Prendre le volant en pleine nuit, alors que la plupart des conducteurs dorment encore, peut sembler une bonne idée… Sauf que la fatigue se fait très vite sentir et que ses conséquences peuvent être redoutables ! Une étude a démontré qu’un sommeil écourté produisait les mêmes effets sur le corps que l’absorption d’alcool. La sieste ou la conduite, il faudra peut-être choisir.

Quels sont les effets de la fatigue sur votre corps ?

Le corps dispose de nombreux signaux d’alerte pour prévenir qu’il a besoin de repos : une lassitude générale, des yeux qui piquent, voire des troubles de la vision ou des bâillements constituent les indices les plus connus. Mais il ne faudrait pas oublier le manque de précision dans les gestes, une altération de la coordination, un temps de réaction augmenté et des réflexes qui deviennent poussifs.

Les conséquences de la fatigue, qu’elle soit physique ou mentale, s’apparentent fortement à celles liées à une consommation excessive d’alcool. S’endormir en conduisant n’est pas le seul risque que vous encouriez en prenant le volant sans avoir passé une nuit correcte !

Comment fatigue et alcool sont un même combat ?

Le risque de la fatigue a été étudié à plusieurs reprises, notamment dans le monde du travail. Il a ainsi été déterminé par des chercheurs canadiens que 17 heures sans sommeil équivalent à un taux d’alcoolémie de 0,05 g/l de sang.

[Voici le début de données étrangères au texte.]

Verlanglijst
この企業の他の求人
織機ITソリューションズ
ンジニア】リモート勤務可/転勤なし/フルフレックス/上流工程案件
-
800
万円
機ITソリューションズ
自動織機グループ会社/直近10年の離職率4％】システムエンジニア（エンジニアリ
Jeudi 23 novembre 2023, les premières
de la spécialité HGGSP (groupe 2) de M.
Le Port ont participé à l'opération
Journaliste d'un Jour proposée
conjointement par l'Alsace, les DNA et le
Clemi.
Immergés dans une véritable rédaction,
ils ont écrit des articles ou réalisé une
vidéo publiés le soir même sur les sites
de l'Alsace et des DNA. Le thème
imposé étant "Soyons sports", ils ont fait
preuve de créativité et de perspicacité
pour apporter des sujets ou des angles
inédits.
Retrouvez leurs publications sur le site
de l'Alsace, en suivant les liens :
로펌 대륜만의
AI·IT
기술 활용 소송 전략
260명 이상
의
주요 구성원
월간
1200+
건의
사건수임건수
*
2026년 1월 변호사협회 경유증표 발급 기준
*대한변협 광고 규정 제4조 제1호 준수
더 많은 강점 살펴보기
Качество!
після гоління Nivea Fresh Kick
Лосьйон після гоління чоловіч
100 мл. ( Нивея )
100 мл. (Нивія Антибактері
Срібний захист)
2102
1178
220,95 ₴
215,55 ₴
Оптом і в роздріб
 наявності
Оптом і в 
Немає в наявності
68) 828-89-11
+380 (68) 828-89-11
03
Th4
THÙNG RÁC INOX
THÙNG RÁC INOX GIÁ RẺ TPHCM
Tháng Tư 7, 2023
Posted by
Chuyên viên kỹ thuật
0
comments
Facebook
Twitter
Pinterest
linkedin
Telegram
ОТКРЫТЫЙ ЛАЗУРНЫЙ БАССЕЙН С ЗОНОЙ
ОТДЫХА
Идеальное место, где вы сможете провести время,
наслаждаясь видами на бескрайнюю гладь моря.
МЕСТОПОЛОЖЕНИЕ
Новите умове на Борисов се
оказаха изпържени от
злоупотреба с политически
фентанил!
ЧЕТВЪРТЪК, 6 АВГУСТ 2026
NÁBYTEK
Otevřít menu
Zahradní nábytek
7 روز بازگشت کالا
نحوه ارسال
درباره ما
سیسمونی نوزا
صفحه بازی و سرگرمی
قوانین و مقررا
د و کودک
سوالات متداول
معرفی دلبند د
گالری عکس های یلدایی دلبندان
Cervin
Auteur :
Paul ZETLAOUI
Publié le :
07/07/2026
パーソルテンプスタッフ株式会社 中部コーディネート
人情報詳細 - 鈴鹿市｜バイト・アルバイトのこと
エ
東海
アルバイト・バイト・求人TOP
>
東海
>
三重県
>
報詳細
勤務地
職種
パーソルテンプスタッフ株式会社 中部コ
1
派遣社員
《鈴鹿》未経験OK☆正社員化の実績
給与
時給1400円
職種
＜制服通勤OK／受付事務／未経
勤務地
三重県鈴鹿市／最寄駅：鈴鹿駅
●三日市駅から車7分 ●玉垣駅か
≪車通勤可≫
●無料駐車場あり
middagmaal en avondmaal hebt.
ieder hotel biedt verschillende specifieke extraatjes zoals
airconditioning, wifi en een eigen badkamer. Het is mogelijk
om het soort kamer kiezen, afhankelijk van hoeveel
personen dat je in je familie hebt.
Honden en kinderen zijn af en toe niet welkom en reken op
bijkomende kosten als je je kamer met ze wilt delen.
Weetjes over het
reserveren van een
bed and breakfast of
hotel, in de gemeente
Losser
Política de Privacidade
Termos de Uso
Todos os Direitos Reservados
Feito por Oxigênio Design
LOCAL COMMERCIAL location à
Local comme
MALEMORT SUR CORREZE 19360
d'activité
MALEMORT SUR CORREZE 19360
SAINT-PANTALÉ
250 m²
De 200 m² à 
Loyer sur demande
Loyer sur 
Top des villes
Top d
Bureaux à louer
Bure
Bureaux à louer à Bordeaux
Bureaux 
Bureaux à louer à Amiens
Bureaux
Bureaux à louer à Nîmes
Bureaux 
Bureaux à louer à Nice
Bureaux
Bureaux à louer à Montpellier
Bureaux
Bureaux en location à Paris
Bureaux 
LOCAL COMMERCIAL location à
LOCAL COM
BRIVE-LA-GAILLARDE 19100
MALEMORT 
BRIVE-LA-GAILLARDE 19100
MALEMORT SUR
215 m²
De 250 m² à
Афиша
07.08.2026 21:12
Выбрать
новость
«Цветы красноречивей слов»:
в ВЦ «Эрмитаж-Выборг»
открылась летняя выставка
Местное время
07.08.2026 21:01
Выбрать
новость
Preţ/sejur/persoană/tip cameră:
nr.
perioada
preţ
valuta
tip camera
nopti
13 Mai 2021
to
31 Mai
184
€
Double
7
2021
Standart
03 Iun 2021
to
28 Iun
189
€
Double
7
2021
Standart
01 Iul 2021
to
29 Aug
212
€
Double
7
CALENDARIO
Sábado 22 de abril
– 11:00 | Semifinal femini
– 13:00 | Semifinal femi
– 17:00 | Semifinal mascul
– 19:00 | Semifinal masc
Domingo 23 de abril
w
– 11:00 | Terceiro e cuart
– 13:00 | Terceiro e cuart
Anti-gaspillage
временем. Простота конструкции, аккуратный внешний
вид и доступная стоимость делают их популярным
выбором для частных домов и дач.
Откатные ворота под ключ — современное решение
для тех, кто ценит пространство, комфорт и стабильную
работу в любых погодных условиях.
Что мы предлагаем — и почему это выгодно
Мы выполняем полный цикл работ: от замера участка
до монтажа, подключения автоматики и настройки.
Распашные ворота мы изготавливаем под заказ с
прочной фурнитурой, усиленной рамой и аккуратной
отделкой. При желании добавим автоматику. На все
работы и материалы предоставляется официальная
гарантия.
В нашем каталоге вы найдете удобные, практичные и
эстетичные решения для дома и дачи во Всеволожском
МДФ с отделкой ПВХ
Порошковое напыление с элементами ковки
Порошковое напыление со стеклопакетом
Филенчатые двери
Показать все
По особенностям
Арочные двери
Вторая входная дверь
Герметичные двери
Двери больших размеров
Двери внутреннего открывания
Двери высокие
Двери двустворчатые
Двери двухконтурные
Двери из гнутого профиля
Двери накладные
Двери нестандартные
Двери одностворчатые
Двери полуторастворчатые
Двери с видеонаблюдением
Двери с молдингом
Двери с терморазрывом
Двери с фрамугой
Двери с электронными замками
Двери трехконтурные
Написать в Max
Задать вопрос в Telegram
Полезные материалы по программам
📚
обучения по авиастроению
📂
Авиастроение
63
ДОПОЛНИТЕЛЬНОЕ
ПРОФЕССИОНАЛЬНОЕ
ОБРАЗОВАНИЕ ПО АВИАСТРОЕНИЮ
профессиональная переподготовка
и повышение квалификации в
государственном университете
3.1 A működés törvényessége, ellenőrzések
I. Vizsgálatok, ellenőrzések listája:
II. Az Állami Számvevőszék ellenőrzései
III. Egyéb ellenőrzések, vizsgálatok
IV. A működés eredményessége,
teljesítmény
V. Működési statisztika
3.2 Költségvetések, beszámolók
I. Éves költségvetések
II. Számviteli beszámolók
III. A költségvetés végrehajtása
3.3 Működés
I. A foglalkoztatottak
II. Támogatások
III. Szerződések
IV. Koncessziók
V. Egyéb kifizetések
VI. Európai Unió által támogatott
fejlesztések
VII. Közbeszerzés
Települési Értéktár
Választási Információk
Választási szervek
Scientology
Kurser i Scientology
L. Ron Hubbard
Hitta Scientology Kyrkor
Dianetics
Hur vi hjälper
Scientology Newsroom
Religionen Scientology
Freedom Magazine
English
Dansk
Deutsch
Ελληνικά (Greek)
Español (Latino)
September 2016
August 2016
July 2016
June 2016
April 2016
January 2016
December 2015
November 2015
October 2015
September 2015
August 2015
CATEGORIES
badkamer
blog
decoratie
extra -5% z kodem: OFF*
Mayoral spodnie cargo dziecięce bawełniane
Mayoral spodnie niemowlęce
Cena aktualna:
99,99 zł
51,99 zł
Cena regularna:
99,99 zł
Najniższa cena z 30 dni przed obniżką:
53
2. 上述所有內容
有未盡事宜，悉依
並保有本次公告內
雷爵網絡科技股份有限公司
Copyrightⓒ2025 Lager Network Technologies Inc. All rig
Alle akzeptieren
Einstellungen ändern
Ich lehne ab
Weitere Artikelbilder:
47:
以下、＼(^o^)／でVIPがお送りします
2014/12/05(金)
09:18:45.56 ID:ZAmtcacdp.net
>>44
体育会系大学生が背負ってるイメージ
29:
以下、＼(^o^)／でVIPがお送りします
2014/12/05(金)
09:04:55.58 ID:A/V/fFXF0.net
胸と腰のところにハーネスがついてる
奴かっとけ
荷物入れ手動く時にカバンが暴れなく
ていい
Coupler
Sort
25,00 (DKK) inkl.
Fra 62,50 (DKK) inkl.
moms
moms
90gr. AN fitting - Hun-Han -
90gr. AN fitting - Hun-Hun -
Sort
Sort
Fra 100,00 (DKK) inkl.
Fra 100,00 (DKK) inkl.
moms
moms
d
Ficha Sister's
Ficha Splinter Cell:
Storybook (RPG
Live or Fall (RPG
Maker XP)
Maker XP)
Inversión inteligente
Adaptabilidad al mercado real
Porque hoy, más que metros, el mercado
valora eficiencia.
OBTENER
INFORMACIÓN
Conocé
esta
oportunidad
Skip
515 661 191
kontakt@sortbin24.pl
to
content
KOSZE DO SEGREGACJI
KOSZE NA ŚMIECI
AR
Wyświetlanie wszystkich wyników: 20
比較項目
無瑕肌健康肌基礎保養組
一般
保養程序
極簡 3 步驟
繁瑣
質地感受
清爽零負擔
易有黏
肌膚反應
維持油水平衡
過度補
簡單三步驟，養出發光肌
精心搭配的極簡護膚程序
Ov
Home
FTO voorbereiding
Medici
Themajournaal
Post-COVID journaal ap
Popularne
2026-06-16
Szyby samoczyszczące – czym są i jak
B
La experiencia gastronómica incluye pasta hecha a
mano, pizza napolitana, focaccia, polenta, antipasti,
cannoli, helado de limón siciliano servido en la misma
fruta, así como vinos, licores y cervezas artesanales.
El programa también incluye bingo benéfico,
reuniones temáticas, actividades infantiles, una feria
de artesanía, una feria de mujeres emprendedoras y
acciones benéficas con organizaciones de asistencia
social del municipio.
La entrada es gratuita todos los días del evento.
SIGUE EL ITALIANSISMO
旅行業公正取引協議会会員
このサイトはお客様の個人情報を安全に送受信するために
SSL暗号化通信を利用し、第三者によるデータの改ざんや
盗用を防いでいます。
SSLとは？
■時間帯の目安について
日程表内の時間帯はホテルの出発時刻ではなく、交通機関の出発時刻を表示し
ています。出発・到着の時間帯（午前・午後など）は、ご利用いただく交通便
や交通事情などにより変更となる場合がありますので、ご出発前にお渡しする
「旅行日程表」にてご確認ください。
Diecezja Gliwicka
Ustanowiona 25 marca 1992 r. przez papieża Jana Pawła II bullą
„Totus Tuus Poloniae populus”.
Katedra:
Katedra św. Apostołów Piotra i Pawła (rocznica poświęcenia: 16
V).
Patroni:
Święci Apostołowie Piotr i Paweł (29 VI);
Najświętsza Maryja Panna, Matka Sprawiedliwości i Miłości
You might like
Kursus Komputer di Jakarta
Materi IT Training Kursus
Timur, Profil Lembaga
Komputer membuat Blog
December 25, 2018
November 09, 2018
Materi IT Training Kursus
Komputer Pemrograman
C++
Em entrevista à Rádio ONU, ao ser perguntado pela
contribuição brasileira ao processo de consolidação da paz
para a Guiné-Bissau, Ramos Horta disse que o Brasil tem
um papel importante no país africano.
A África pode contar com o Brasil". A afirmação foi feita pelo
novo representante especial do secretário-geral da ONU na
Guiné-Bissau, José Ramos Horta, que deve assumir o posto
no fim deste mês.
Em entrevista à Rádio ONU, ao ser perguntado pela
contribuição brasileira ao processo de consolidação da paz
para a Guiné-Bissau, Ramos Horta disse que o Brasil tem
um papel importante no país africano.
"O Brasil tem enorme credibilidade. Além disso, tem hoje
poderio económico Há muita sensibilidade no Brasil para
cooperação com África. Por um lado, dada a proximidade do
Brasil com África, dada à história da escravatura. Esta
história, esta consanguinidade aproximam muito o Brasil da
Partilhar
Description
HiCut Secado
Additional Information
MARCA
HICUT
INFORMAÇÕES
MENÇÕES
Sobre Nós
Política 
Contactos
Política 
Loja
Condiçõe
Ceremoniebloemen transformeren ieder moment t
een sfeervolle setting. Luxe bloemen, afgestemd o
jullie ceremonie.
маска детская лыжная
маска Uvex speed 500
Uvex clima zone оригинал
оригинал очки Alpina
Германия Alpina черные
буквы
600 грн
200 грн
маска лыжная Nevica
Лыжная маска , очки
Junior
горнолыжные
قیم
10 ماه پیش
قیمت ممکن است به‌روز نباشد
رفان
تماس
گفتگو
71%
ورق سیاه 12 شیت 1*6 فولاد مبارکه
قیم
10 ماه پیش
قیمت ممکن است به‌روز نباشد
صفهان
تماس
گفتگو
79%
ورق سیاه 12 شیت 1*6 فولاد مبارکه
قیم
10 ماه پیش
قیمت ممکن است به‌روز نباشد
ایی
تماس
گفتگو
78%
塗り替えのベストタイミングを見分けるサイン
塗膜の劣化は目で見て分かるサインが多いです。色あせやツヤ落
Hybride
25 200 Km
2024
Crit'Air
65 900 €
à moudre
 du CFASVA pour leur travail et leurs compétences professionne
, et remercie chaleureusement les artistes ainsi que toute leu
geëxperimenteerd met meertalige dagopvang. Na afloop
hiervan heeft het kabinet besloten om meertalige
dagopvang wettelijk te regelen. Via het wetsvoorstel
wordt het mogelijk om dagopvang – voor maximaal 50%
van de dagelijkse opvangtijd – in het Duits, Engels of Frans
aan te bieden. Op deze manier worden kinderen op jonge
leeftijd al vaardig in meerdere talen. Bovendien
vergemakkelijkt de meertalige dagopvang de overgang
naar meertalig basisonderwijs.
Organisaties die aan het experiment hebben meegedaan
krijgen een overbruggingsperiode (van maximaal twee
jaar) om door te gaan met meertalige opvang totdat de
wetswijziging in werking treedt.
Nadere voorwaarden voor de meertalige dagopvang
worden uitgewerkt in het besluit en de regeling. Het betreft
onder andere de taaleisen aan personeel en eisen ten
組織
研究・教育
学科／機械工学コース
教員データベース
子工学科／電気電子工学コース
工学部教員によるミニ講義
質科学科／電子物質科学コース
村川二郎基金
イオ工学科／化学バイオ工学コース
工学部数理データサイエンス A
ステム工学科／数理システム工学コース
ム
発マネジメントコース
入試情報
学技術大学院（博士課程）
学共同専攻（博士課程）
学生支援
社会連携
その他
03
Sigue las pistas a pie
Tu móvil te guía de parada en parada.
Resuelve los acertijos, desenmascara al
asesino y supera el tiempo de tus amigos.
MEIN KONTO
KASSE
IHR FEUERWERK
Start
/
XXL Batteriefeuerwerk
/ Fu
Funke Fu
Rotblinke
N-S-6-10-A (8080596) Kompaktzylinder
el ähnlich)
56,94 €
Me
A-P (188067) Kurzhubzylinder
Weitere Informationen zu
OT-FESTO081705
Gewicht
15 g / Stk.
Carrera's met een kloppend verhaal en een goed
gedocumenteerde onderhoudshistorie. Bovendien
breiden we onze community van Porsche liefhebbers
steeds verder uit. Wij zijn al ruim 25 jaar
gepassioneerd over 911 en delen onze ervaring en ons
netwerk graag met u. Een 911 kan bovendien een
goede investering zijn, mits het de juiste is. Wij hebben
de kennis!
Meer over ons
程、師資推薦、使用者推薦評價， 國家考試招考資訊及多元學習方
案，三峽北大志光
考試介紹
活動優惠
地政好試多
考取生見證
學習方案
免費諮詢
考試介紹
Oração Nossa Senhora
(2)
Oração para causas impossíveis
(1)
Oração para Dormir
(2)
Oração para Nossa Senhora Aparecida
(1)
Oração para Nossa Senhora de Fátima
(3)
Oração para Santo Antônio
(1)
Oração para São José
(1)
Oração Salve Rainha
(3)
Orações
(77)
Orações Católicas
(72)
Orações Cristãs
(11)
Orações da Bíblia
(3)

La fondation pour la sécurité routière américaine a quant à elle démontré qu’une nuit de seulement 5 à 6 heures doublerait le risque d’accident. Ce risque est similaire à celui d’une conduite avec 0,8 g d’alcool dans le sang. Une nuit de moins de 4 heures décuplerait le danger potentiel… comme pour un conducteur avec un taux d’alcoolémie de 1,2 à 1,5 g/l.

Les principaux chiffres concernant le sommeil sur la route

En France, près d’un accident mortel sur quatre est causé par un conducteur victime de somnolence ou de fatigue… et un sur trois sur l’autoroute, de jour comme de nuit. La somnolence se transforme en micro sommeil de 1 à 4 secondes : un temps néfaste, plus que suffisant pour quitter sa voie et heurter un autre véhicule. La seule réponse efficace à cette fatigue est alors un arrêt préventif, si possible assorti d’une véritable sieste, de moins de 20 minutes.